Katie Couric (@katiecouric) is an award-winning journalist, New York Times bestselling author and a​ co-​founder of Stand ​Up To Cancer (SU2C). Since its launch in 2008, Stand Up To Cancer has raised more than $600 million to support cutting-edge collaborative science and its research has contributed to six new FDA approved therapies.  

In 2017, she founded Katie Couric Media (KCM), which has developed a number of media projects, including a daily newsletter, a podcast, digital video series and several documentaries.  KCM works with purpose driven brands to create premium content that addresses important social issues like gender equality, environmental sustainability and mental health.  

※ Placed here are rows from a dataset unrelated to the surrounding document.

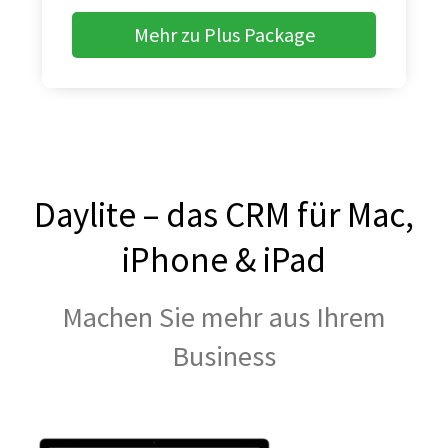
Mehr zu Plus Package
Daylite – das CRM für Mac,
iPhone & iPad
Machen Sie mehr aus Ihrem
Business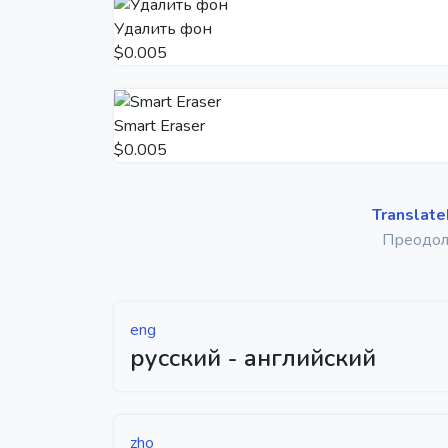
Удалить фон
$0.005
Smart Eraser
$0.005
Translate
Преодол
eng
русский - английский
zho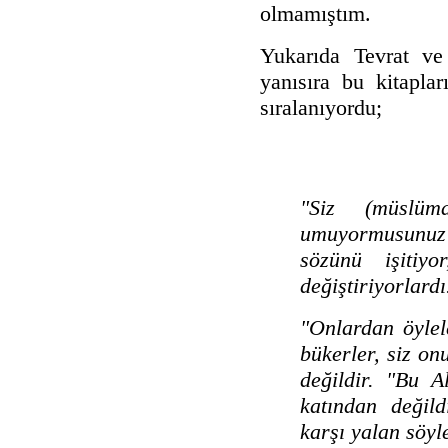
olmamıştım.
Yukarıda Tevrat ve 
yanısıra bu kitaplar
sıralanıyordu;
"Siz (müslüma
umuyormusunuz
sözünü işitiyo
değiştiriyorlardı
"Onlardan öylele
bükerler, siz on
değildir. "Bu A
katından değild
karşı yalan söyle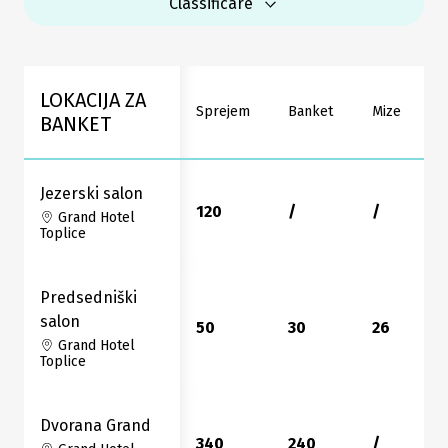
Classificare
LOKACIJA ZA
Sprejem
Banket
Mize
BANKET
Jezerski salon
120
/
/
Grand Hotel
Toplice
Predsedniški
salon
50
30
26
Grand Hotel
Toplice
Dvorana Grand
340
240
/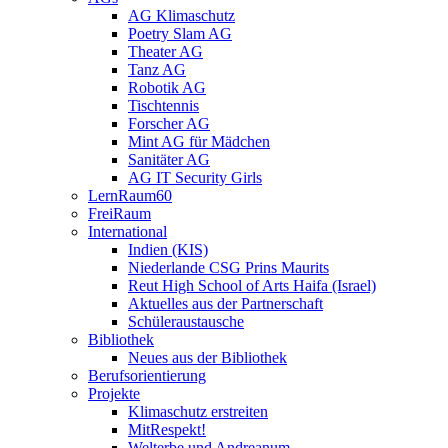
AG Klimaschutz
Poetry Slam AG
Theater AG
Tanz AG
Robotik AG
Tischtennis
Forscher AG
Mint AG für Mädchen
Sanitäter AG
AG IT Security Girls
LernRaum60
FreiRaum
International
Indien (KIS)
Niederlande CSG Prins Maurits
Reut High School of Arts Haifa (Israel)
Aktuelles aus der Partnerschaft
Schüleraustausche
Bibliothek
Neues aus der Bibliothek
Berufsorientierung
Projekte
Klimaschutz erstreiten
MitRespekt!
Welterbe und Andreanum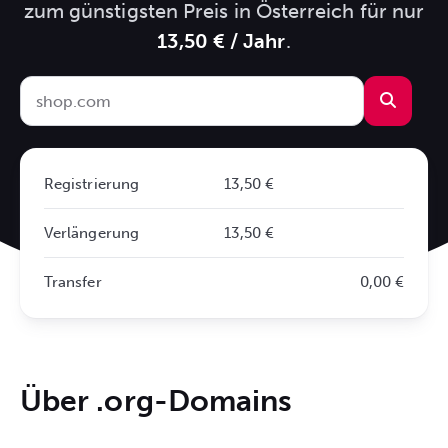
zum günstigsten Preis in Österreich für nur
13,50 € / Jahr
.
Registrierung
13,50 €
Verlängerung
13,50 €
Transfer
0,00 €
Über .org-Domains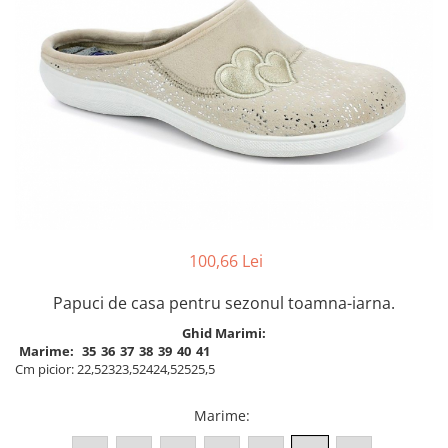
Inblu
Doss
Vesna
Dr. Feet
100,66 Lei
Papuci de casa pentru sezonul toamna-iarna.
Ghid Marimi:
Marime:
35
36
37
38
39
40
41
Cm picior:
22,5
23
23,5
24
24,5
25
25,5
Marime
: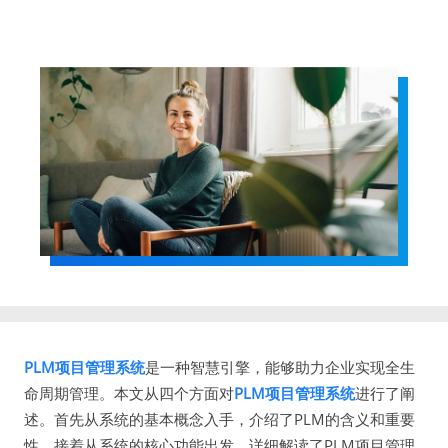
PLM项目管理系统
是一种智慧引擎，能够助力企业实现全生
命周期管理。本文从四个方面对
PLM项目管理系统
进行了阐
述。首先从系统的基本概念入手，介绍了PLM的含义和重要
性。接着从系统的核心功能出发，详细解读了PLM项目管理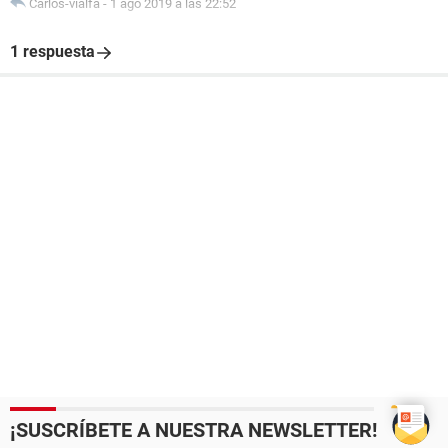
Carlos-vialfa
-
1 ago 2019 a las 22:52
1 respuesta
¡SUSCRÍBETE A NUESTRA NEWSLETTER!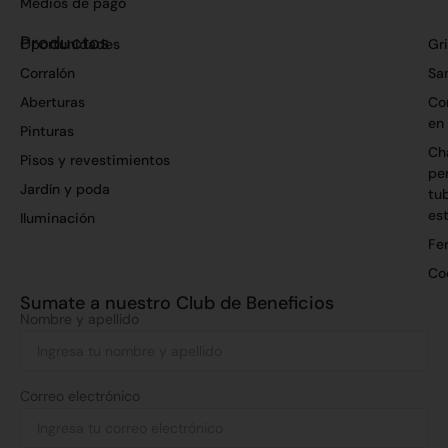
Medios de pago
Productos
Oportunidades
Gri
Corralón
San
Aberturas
Co
en
Pinturas
Ch
Pisos y revestimientos
per
Jardín y poda
tu
es
Iluminación
Fer
Co
Sumate a nuestro Club de Beneficios
Nombre y apellido
Correo electrónico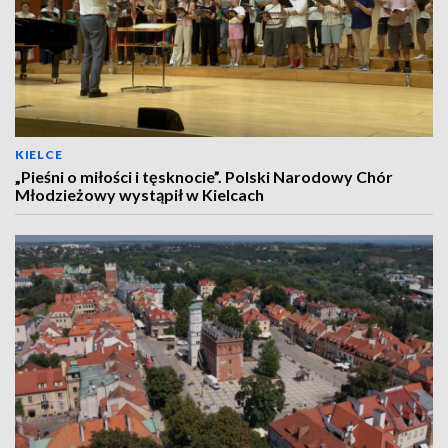
KIELCE
„Pieśni o miłości i tęsknocie”. Polski Narodowy Chór
Młodzieżowy wystąpił w Kielcach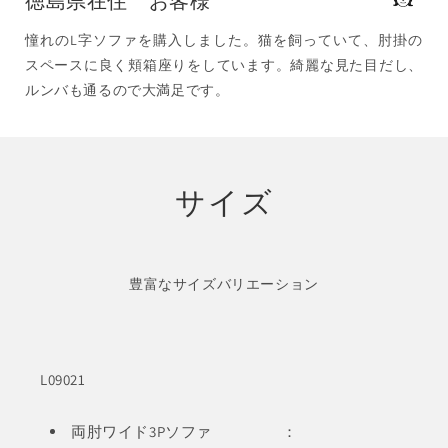
徳島県在住 お客様
憧れのL字ソファを購入しました。猫を飼っていて、肘掛の
スペースに良く頬箱座りをしています。綺麗な見た目だし、
ルンバも通るので大満足です。
サイズ
豊富なサイズバリエーション
L09021
両肘ワイド3Pソファ ：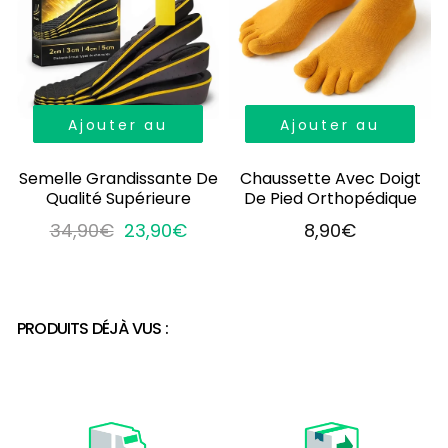
Ajouter au
Ajouter au
panier
panier
Semelle Grandissante De
Chaussette Avec Doigt
Qualité Supérieure
De Pied Orthopédique
34,90€
23,90€
8,90€
PRODUITS DÉJÀ VUS :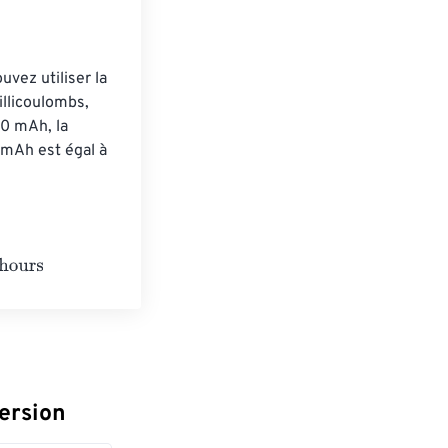
vez utiliser la 
llicoulombs, 
0 mAh, la 
mAh est égal à 
ersion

Previous documentaries produced by KCM include: ​America Inside Out with Katie Couric​, a six-part series for National Geographic;​ Gender Revolution: A Journey with Katie Couric​, for National Geographic; ​Under the Gun​, which aired on EPIX; and ​Fed Up​, available on iTunes, Amazon and YouTube. Couric was also the executive producer of ​Unbelievable​ on Netflix and is developing other scripted projects. 

Couric was the first woman to solo anchor a network evening newscast, serving as anchor and managing editor of the ​CBS Evening News​ from 2006 to 2011 following 15-years as co-anchor of NBC’s ​Today​ show. She also hosted a syndicated show and served as the Yahoo Global News Anchor until 2017.

She has won a duPont-Columbia, a Peabody, two Edward R. Murrows, a Walter Cronkite Award, and multiple Emmys.  She was twice named one of Time magazine’s 100 most influential people and was a Glamour Magazine woman of the year three times.  She has also received numerous awards for her cancer advocacy work; honored by both the Harvard and Columbia schools of public health, the American Cancer Society and The American Association of Cancer Researchers.  

In addition to writing ​The Best Advice I Ever Got: Lessons from Extraordinary Lives, Couric is the author of two books for children.